Alibaba-NLP/ERank-32B
Alibaba-NLP/ERank-32B is a 32 billion parameter pointwise text reranker developed by Alibaba-NLP, designed for effective and efficient document relevance scoring. This model utilizes a novel two-stage training pipeline combining Supervised Fine-Tuning (SFT) for generative integer score output and Reinforcement Learning (RL) with a listwise derived reward. ERank-32B excels in reasoning-intensive reranking tasks, outperforming many listwise rerankers while maintaining low latency due to its pointwise architecture. It supports custom input instructions and has a context length of 128K tokens.
Loading preview...
ERank-32B: An Effective and Efficient Text Reranker
ERank-32B, developed by Alibaba-NLP, is a 32 billion parameter pointwise reranker built from a reasoning LLM, designed for high effectiveness and low latency across diverse relevance scenarios. It notably outperforms recent listwise rerankers on challenging reasoning-intensive tasks.
Key Capabilities and Training
- Novel Two-Stage Training: ERank is trained using a unique pipeline:
- Supervised Fine-Tuning (SFT): Unlike traditional rerankers, ERank is trained to generatively output fine-grained integer scores for relevance.
- Reinforcement Learning (RL): Incorporates a novel listwise derived reward to instill global ranking awareness into its efficient pointwise architecture.
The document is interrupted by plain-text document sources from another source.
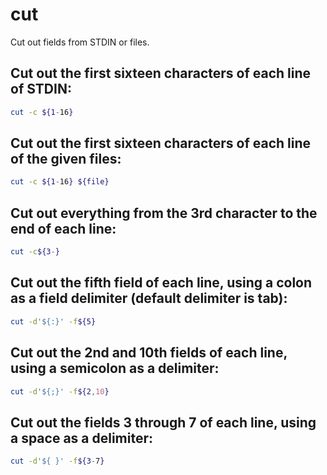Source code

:* cut

Cut out fields from STDIN or files.

** Cut out the first sixteen characters of each line of STDIN:

#+BEGIN_SRC sh
  cut -c ${1-16}
#+END_SRC

** Cut out the first sixteen characters of each line of the given files:

#+BEGIN_SRC sh
  cut -c ${1-16} ${file}
#+END_SRC

** Cut out everything from the 3rd character to the end of each line:

#+BEGIN_SRC sh
  cut -c${3-}
#+END_SRC

** Cut out the fifth field of each line, using a colon as a field delimiter (default delimiter is tab):

#+BEGIN_SRC sh
  cut -d'${:}' -f${5}
#+END_SRC

** Cut out the 2nd and 10th fields of each line, using a semicolon as a delimiter:

#+BEGIN_SRC sh
  cut -d'${;}' -f${2,10}
#+END_SRC

** Cut out the fields 3 through 7 of each line, using a space as a delimiter:

#+BEGIN_SRC sh
  cut -d'${ }' -f${3-7}
#+END_SRC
- Instruction Awareness: The model supports customizing input instructions for different tasks.
- High Context Length: Features a substantial 128K token sequence length.
Performance and Efficiency
ERank-32B demonstrates strong performance across various benchmarks:
- Reasoning-Intensive Tasks: Achieves an average score of 38.1 across BRIGHT, FollowIR, BEIR, and TREC DL benchmarks, with 24.4 on BRIGHT and 12.1 on FollowIR, surpassing other pointwise and many listwise methods.
- State-of-the-Art on BRIGHT: When combined with BM25 hybrid, ERank-32B achieves a state-of-the-art nDCG@10 of 40.2 on the challenging BRIGHT benchmark.
- Low Latency: As a pointwise reranker, ERank offers significantly lower latency compared to listwise models, making it highly efficient for real-time applications.
Usage
ERank-32B can be easily integrated using Transformer or vLLM for inference, allowing users to rerank documents based on a query and instruction, with optional hybrid scoring with first-stage retriever scores.